Он тер глаза, как маленький. Он был слеп по отношению к миру, он стремился прозреть, но для этого надо было родиться вновь и повернуть глаза, обращенные внутрь себя, на мир, для этого нужен взрыв, и тут мало испытать боль или даже быть убитым, тут важно родиться снова, но уже с открытыми глазами. Ах, как все было поздно, случилось поздно. И он летел, продолжая видеть, как видят все, как видят многие, не то, что есть, а то, что хочется или что привычно видеть. Все это чушь, равнодушие и чушь, потому что взгляд твой по-прежнему цепляется за краски, он видит только красочный мир, мир солнца. Никогда не умиляйся природе, смотреть смотри, но не умиляйся.
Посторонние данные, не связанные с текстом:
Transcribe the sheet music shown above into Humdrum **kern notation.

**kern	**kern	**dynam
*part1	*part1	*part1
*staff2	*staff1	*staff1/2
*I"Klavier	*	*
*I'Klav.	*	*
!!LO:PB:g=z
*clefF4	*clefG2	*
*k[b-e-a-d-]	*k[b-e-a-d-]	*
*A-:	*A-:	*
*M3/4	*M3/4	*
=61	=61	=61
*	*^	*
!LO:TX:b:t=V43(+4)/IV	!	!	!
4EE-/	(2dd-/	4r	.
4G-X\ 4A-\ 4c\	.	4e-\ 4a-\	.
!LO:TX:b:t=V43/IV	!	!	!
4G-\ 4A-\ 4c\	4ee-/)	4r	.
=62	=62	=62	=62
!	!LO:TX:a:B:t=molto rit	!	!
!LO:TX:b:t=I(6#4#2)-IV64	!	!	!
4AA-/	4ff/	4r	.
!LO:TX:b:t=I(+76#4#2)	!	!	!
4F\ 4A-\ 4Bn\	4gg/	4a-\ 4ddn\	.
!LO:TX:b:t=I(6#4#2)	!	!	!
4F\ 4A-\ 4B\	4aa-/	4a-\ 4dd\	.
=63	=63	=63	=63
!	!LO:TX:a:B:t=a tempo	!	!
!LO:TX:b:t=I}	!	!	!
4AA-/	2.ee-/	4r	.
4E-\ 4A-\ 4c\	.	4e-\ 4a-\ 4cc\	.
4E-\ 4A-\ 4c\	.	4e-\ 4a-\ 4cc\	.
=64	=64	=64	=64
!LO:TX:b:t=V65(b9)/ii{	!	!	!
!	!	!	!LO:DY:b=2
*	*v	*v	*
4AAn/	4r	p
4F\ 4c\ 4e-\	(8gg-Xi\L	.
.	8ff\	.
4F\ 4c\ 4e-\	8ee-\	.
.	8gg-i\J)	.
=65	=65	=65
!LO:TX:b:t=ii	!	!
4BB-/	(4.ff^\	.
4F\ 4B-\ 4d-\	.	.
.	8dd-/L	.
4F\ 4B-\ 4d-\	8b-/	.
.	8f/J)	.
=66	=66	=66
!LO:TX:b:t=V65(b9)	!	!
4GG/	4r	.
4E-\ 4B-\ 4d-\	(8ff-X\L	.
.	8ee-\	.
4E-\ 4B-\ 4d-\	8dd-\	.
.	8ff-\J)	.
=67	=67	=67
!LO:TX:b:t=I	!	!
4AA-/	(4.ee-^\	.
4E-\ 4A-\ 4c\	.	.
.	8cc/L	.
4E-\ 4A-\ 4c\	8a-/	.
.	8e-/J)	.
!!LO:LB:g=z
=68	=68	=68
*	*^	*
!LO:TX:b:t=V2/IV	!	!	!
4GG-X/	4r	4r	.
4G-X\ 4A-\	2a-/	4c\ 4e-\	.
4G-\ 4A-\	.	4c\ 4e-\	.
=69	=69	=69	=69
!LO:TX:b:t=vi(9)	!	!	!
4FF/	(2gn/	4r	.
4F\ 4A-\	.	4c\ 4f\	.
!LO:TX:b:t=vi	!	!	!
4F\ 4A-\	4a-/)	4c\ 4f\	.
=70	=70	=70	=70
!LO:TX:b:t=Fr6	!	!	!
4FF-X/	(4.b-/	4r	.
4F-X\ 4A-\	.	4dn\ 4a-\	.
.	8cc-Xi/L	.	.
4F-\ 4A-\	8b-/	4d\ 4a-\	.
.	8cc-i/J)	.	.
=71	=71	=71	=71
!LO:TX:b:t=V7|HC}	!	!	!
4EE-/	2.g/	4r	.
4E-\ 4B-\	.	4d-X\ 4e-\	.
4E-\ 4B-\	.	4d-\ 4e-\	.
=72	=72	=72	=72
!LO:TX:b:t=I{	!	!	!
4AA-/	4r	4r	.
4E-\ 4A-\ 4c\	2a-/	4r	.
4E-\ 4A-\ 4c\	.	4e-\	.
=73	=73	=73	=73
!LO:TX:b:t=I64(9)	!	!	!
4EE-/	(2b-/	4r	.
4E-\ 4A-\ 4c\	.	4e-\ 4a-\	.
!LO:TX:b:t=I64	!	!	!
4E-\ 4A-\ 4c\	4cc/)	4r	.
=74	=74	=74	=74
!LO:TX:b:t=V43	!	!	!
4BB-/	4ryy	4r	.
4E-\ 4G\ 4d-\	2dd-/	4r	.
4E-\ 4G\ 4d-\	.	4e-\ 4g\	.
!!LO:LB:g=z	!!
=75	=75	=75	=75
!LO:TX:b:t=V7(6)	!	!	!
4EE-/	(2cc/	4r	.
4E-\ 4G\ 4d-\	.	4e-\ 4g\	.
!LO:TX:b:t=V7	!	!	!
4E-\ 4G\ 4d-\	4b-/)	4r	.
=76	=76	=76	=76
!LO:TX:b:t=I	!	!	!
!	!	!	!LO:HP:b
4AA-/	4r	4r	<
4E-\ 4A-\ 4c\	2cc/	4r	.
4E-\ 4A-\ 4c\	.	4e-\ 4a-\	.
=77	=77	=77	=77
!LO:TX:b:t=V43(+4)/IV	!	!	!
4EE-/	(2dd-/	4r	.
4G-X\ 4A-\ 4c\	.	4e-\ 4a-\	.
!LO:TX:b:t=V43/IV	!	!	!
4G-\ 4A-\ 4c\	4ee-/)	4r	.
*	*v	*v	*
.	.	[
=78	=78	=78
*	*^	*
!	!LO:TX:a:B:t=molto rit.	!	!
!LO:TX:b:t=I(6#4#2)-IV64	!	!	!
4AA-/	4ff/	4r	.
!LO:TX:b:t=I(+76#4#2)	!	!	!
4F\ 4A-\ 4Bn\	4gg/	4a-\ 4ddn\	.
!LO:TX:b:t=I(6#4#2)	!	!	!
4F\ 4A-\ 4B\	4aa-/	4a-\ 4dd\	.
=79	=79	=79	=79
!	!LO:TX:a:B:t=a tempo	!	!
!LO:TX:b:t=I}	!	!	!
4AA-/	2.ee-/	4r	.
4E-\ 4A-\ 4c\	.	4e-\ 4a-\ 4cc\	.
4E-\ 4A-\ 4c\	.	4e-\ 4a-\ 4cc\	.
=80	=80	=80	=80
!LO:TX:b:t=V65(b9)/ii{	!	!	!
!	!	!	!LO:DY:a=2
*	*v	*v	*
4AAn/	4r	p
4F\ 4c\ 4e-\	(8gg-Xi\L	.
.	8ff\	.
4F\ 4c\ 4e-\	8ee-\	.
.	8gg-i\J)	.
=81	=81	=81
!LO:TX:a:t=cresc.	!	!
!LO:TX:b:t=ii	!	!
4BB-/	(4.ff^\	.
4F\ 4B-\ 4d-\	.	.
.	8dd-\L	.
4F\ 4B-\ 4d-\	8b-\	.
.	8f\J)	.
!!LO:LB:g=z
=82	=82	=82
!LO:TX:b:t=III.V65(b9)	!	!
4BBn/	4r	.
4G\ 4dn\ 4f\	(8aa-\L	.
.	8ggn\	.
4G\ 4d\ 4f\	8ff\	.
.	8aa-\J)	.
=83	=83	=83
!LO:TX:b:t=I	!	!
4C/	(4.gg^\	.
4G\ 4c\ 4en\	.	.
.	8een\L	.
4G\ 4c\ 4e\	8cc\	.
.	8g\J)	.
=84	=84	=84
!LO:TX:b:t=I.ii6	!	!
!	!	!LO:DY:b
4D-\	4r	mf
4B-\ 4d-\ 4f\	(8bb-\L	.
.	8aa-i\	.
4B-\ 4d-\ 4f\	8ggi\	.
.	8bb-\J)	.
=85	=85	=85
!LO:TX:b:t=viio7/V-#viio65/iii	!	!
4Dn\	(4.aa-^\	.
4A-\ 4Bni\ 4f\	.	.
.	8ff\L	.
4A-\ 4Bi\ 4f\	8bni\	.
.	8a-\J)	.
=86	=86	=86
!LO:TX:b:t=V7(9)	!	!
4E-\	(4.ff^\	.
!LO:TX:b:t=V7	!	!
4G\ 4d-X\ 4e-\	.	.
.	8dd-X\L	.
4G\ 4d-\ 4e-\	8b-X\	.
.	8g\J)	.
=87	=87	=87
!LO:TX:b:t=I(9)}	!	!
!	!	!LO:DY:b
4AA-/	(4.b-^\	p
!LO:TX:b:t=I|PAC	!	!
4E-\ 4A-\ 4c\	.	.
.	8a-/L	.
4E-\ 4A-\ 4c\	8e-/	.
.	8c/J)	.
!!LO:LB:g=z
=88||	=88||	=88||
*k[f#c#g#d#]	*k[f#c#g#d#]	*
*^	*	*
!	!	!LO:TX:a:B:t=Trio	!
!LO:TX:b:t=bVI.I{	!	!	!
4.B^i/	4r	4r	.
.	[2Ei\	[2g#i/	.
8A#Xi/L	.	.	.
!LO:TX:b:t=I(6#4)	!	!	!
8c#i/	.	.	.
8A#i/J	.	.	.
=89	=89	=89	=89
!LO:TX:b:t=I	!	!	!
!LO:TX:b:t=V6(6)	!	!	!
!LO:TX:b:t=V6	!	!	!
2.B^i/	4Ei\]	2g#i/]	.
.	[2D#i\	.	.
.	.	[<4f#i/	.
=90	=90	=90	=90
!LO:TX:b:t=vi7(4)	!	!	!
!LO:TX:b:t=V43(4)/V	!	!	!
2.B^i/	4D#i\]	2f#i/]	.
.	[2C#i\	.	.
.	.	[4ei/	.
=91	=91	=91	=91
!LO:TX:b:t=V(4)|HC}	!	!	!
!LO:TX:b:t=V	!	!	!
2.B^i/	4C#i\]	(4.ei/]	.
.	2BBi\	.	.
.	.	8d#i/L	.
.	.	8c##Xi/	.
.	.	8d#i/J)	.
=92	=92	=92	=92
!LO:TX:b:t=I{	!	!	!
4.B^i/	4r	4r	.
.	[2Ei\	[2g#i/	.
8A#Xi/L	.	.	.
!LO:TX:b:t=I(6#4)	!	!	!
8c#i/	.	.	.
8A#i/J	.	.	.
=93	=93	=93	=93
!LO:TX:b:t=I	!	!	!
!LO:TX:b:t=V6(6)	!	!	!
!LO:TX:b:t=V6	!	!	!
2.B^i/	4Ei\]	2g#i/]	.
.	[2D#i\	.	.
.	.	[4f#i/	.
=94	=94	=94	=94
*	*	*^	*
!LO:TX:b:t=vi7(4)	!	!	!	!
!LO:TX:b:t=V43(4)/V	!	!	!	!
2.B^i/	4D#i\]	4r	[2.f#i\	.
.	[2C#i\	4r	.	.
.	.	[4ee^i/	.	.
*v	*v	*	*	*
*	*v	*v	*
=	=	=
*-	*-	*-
Бессмертный Шурка знал очень мало, знал, что мир без головы, что деревья набираются ума у живых существ, перебегающих с места на место, путешествующих. Легкая тень тревоги повсюду лежала на мире, так смутно было на душе, повсюду только видимость праздника и порядка, все выглядит как в доме, из которого ушел хозяин. Все оставалось нетронутым в ожидании прихода и не предупрежденным, когда же все-таки этот приход состоится.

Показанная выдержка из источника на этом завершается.